Vontade e Razão em Schopenhauer.

Na natureza Schopenhauer identificava a manifestação de uma essência metafísica irracional, cerne impulsivo do mundo, presente em todas as espécies vivas e também na matéria inorgânica; a tal essência denominou Vontade.
A Vontade seria una, ou seja, ela está presente como essência única em todas as coisas, portanto, há uma ligação básica, de cunho metafísico, entre tudo que existe no mundo. Essa unidade da Vontade poderia indicar que, para um ente vivo (fenômeno da Vontade), quando consciente de sua existência, seria fácil identificar em outro fenômeno da Vontade essa mesma essência e que a harmonia entre espécies e manifestações da Vontade seria algo comum, permanente e nem mesmo se colocaria como uma questão; no entanto, não apenas não é fácil a um fenômeno ou objetivação da Vontade reconhecer a “mesma essência comum” em outro fenômeno da Vontade como, também, a harmonia entre espécies não é algo tão explícito, pelo contrário, explícito, na maioria das vezes na natureza, é o conflito entre espécies, embate entre entes vivos e, dentro de algumas espécies a disputa entre seus próprios membros, algo que se traduz como uma batalha constante pela sobrevivência.

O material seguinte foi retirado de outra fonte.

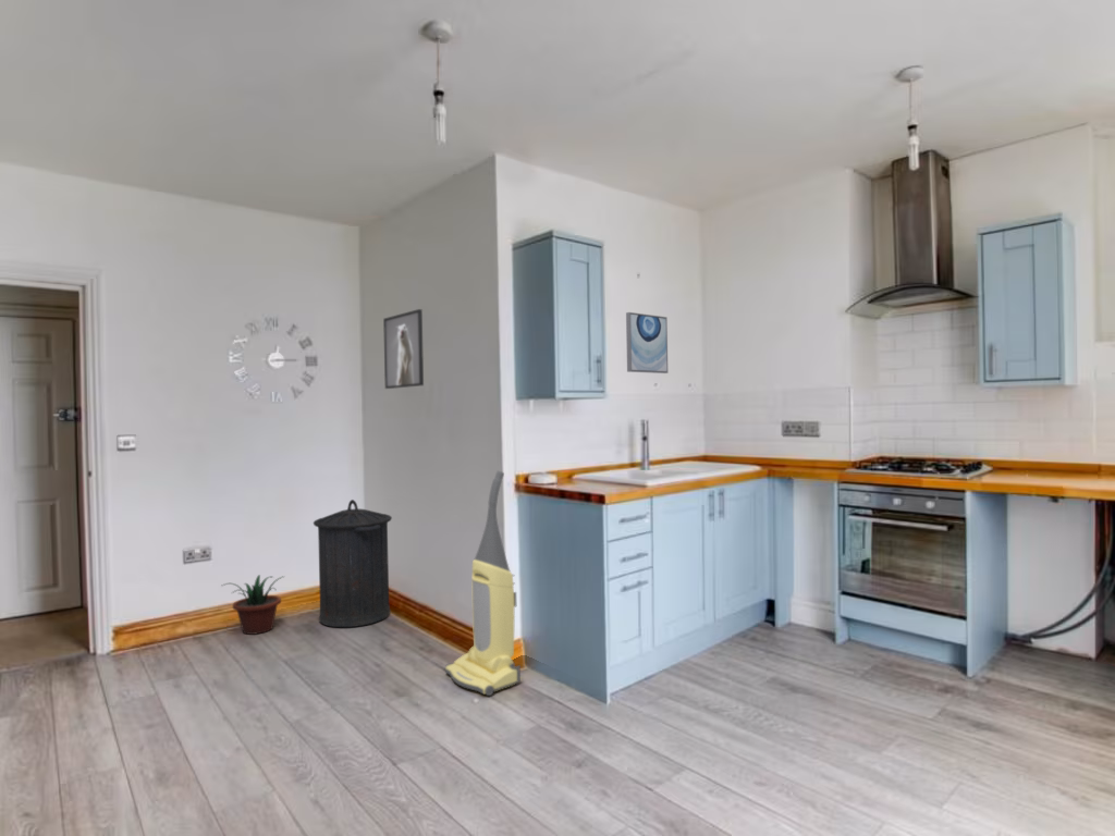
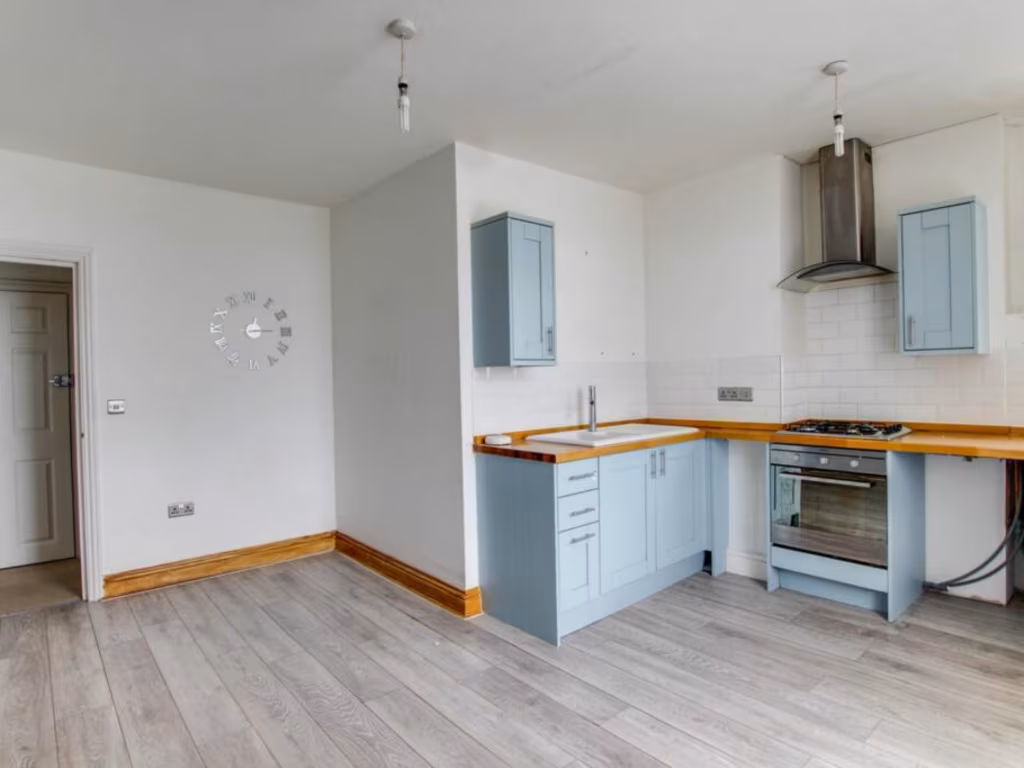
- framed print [382,308,425,390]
- wall art [625,311,669,374]
- trash can [313,499,393,628]
- vacuum cleaner [444,470,522,697]
- potted plant [220,574,286,636]
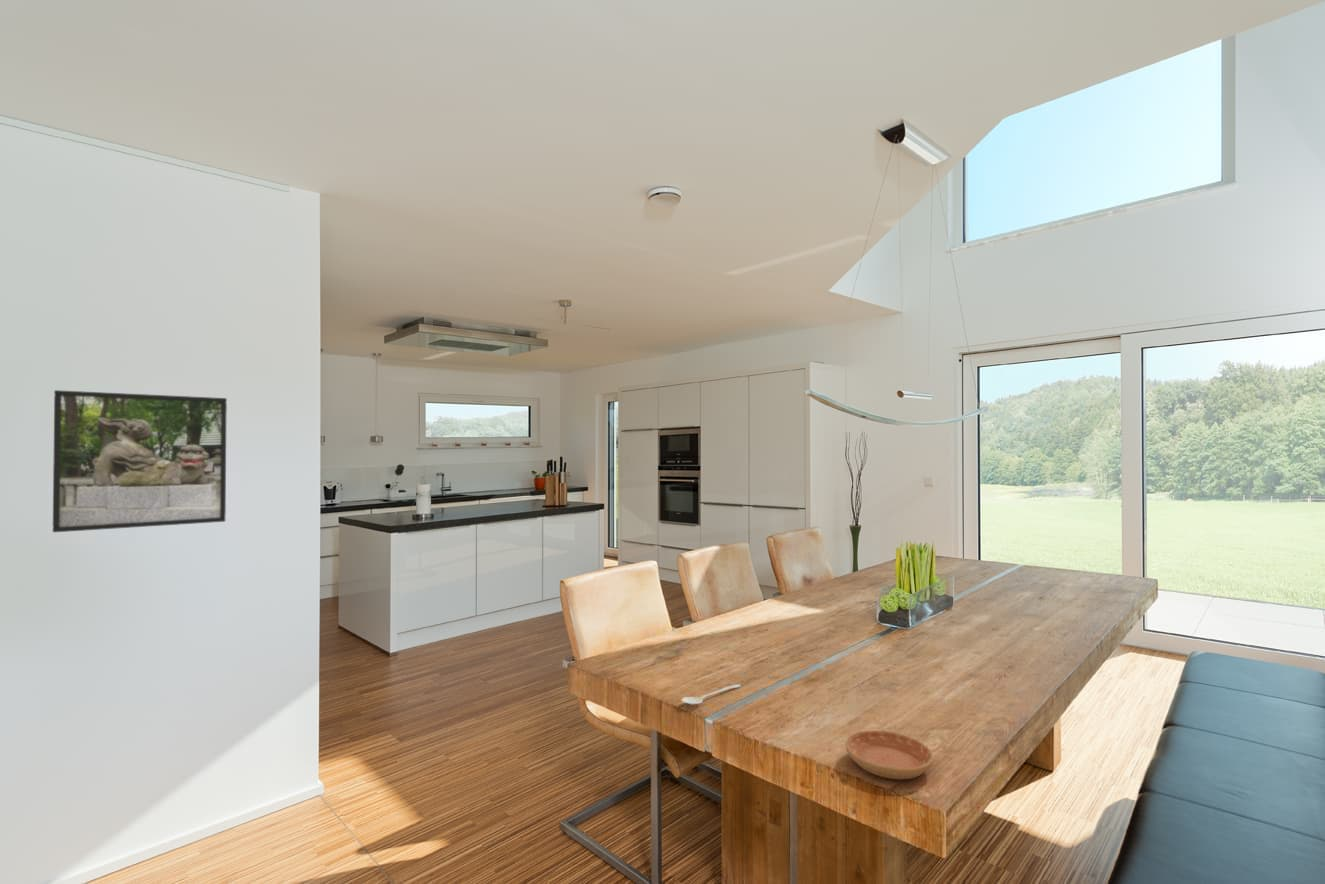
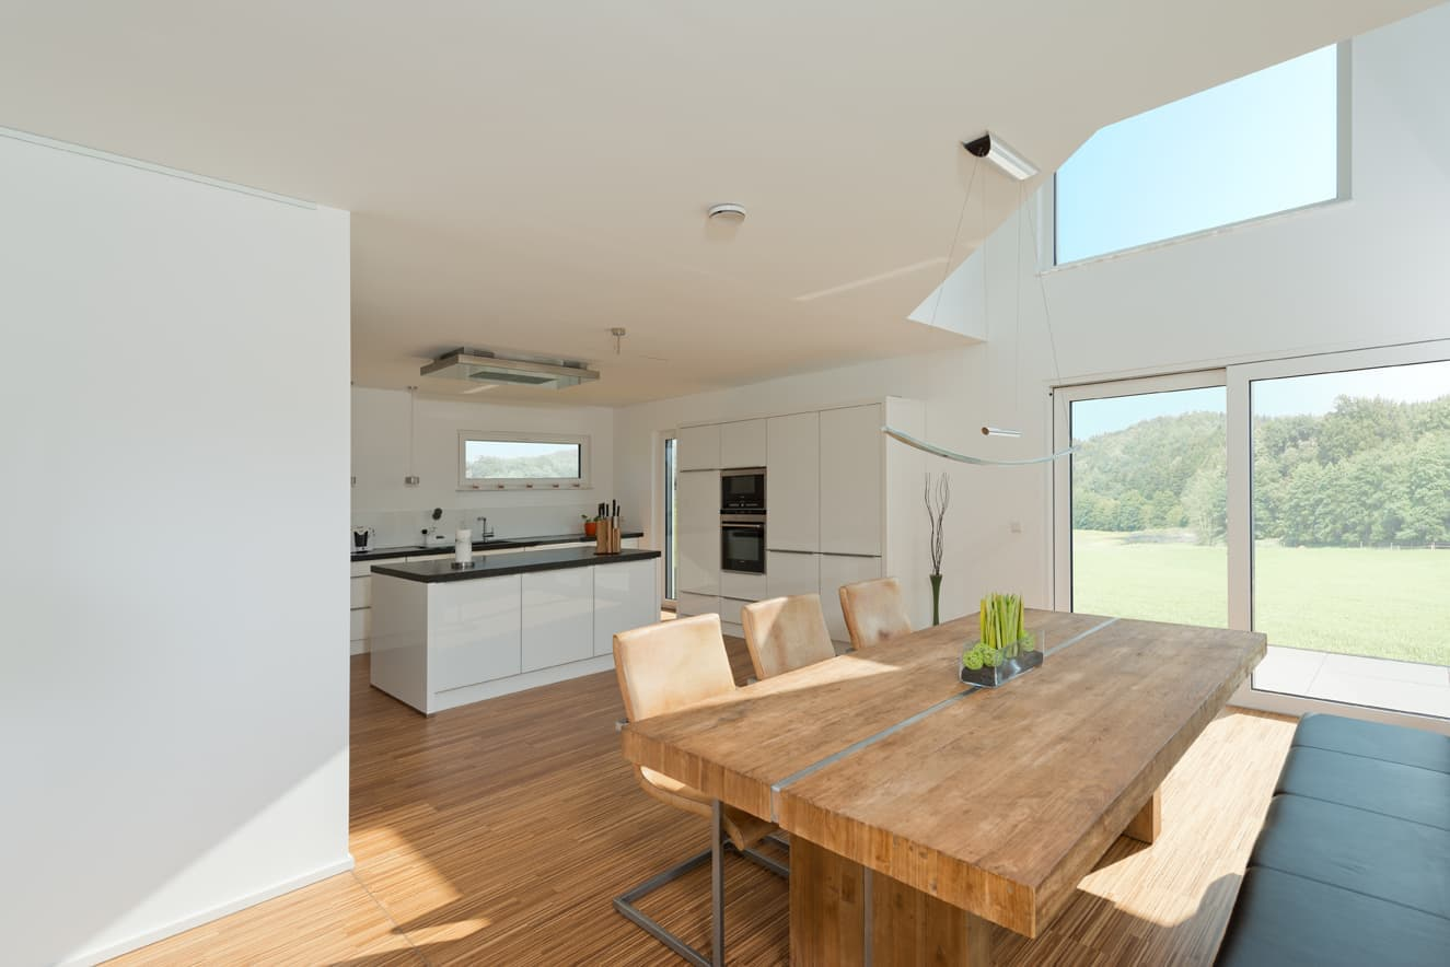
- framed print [52,389,228,533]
- stirrer [681,683,741,705]
- saucer [845,730,935,780]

No corpo de um animal a Vontade se expressa de forma clara, o corpo de todo animal parece estar adaptado ao conflito pela vida. Tubarões com suas fileiras de dentes afiados, capacidade de nadar em grandes velocidades e detectar odor de sangue a longas distâncias, águias que podem, de elevada altitude, enxergar a luz ultravioleta refletida na urina de roedores (presa em seus pelos), insetos que se camuflam em meio a folhagem, formigas que trabalham de forma organizada cumprindo tarefas como um grande organismo, plantas que produzem flores que atraem pássaros com seu odor, cor e formato, etc. A espécie humana apesar de seu corpo aparentemente frágil, se comparado a outras espécies, possui um sistema nervoso muito desenvolvido e uma inteligência aguçada que lhe permite criar tecnologias que vão além de seu próprio corpo e, além, dessa capacidade de cunho prático, ainda possui a racionalidade, o que abre a porta para uma dimensão diferenciada da realidade: o mundo simbólico, cultural e conceitual.

Segundo Schopenhauer só a espécie humana possui a capacidade de lidar com conceitos abstratos, algo que vai além da inteligência empírica, e a isso o filósofo denominou razão. A razão permite a espécie pensar sobre si mesmo e tecer teorias sobre o mundo, sendo o momento em que a essência do mundo (A Vontade) encontra a possibilidade de se revelar em termos conceituais, tentar compreender-se racionalmente, pois, a razão, trabalhada na Filosofia, pode ser como um espelho da Vontade, dispor em linguagem e conceitos aquilo que antes apenas por intuição e emoção podia ser percebido.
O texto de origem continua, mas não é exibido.